The bodies of a woman and her two children, ages 8 months and 8, were found Tuesday morning, the emergency management officials said. First responders later recovered five additional bodies, including that of a baby born just eight days before the disaster.


Spain: Britain's Gibraltar stance "contravenes" U.N. resolutions

British Prime Minister David Cameron's persistent refusal to hold direct talks with Spain on the question of sovereignty over Gibraltar "clearly contravenes" the relevant U.N. resolutions, the Spanish foreign minister said.

Jose Manuel Garcia-Margallo criticized London's position during an appearance before the Senate.

Britain will not discuss ceding sovereignty to Spain without the consent of the residents of the Rock, Cameron said Tuesday in a message to mark Gibraltar's national day.

Madrid, however, says sovereignty is a matter exclusively for the Spanish and British governments, and points to a series of U.N. resolutions dating back to 1965 that say likewise.


Brazilians back hiring of Cuban doctors

Nearly 74 percent of Brazilians support President Dilma Rousseff's decision to recruit physicians from Cuba and other foreign nations to bolster this country's struggling public health system, a poll shows.

The survey, commissioned by the National Transport Confederation, an industry group, also found more than 49 percent of respondents are confident the hiring of doctors from abroad "will aid greatly" in improving healthcare in Brazil.

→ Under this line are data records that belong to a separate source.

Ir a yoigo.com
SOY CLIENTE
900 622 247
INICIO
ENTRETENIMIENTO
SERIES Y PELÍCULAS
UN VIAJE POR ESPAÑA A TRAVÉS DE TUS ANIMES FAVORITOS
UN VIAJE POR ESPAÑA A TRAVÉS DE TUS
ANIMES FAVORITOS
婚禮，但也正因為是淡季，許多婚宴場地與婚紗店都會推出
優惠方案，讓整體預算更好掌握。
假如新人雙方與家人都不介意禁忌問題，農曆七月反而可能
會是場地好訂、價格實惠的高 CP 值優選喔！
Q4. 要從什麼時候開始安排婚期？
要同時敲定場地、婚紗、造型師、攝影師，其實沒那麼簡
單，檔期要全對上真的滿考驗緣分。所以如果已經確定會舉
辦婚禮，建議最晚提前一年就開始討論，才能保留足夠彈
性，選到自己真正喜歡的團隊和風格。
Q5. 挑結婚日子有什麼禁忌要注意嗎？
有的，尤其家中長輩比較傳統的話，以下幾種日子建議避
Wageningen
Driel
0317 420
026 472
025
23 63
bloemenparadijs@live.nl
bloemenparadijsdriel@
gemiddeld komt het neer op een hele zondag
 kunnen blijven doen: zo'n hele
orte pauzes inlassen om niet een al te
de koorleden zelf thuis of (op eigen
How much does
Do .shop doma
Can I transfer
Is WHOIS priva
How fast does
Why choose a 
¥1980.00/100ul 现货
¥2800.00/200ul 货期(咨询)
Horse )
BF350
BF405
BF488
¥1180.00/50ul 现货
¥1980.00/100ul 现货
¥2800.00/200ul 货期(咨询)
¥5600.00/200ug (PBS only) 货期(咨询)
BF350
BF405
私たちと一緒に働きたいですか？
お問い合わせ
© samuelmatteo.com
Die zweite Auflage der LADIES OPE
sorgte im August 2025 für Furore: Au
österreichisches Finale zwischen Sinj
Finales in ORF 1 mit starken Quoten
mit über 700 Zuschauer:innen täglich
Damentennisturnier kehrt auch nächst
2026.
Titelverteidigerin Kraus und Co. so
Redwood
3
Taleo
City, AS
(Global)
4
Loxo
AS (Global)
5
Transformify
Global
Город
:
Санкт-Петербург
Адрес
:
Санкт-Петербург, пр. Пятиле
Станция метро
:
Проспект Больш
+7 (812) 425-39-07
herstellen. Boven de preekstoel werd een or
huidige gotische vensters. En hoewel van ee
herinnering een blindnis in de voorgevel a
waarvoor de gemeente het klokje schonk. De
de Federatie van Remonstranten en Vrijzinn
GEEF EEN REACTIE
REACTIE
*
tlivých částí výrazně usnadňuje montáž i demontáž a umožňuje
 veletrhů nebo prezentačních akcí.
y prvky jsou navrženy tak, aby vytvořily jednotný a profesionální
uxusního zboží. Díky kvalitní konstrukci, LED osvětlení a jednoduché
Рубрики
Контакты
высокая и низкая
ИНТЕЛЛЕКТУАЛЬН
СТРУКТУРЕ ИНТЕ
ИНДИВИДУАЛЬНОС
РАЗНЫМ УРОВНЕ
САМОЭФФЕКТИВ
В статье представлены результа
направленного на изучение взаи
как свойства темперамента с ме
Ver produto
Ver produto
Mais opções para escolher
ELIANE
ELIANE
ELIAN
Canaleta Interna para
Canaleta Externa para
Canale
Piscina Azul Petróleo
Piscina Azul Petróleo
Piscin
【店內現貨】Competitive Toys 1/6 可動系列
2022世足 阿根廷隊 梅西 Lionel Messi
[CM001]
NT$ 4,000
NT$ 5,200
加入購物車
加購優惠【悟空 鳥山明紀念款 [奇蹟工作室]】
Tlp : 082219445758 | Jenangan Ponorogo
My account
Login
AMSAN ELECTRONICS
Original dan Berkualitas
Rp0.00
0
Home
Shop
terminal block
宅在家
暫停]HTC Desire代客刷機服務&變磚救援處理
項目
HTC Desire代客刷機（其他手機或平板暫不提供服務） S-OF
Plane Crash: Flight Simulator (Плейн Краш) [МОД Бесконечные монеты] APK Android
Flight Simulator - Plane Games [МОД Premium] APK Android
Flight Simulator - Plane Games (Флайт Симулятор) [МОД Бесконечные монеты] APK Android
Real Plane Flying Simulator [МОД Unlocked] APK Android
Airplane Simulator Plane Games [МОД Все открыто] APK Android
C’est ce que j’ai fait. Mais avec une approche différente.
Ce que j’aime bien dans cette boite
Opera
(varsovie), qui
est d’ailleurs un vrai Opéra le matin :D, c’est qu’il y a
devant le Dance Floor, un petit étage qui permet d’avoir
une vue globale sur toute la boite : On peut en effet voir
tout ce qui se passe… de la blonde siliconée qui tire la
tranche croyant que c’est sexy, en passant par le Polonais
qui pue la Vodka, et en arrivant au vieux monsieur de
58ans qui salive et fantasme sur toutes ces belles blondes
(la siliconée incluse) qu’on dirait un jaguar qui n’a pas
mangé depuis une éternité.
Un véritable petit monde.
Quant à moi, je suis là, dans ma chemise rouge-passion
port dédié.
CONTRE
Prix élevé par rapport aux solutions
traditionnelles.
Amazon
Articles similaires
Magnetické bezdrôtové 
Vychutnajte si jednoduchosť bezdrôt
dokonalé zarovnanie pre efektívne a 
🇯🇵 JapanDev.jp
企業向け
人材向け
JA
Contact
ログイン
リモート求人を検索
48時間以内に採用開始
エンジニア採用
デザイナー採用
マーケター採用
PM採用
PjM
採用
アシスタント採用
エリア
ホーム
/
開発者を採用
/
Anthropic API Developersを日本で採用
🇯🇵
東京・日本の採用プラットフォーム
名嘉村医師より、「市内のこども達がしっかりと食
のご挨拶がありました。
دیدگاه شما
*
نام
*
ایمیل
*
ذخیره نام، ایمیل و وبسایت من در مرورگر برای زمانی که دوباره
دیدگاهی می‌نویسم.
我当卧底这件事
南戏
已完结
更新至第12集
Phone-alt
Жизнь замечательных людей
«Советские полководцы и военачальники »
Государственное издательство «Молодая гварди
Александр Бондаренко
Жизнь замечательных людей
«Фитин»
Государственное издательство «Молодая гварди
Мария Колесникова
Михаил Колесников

More than 40 percent of respondents described the quality of care currently provided by the Brazilian public health system as "terrible" or "bad." Polling firm MDA talked to 2,002 registered voters in 21 of Brazil's 27 states during the period Aug. 31-Sept. 4.


Messi knew nothing about tax dodge, dad tells Spanish judge

The father of Argentine soccer icon Lionel Messi said in a letter to the Spanish court hearing a tax fraud case against the FC Barcelona forward that his son had no part in any scheme to hide income.

The striker "has always dedicated himself solely to playing soccer," Jorge Horacio Messi, who is also his son's agent, said in the letter.

Lionel Messi and his father paid 5 million euros ($6.6 million) to the Spanish treasury authorities for income from endorsements that the four-time world player of the year allegedly failed to report on his 2007, 2008 and 2009 tax returns, the superior court for the Catalonia region said last Wednesday.


WWF criticizes U.S. and Canada on monarch protection efforts

The governments of the United States and Canada are not doing enough to protect monarch butterflies, which begin their 5,000-kilometer (3,100-mile) journey to Mexico's forests in the two North American countries, the World Wildlife Fund said.

"The three countries are responsible for the monarch butterfly," WWF Mexico director Omar Vidal told Efe following a press conference held to discuss the situation of the butterflies.

The Monarch Butterfly Biosphere Reserve, which is located in the eastern part of Michoacan state and the western part of Mexico state, lost 2,179 hectares (5,380 acres) of forest in a decade due mainly to illegal logging, Vidal said.

Mexico, Canada and the United States must work to protect the forests used by the butterflies, the WWF official said.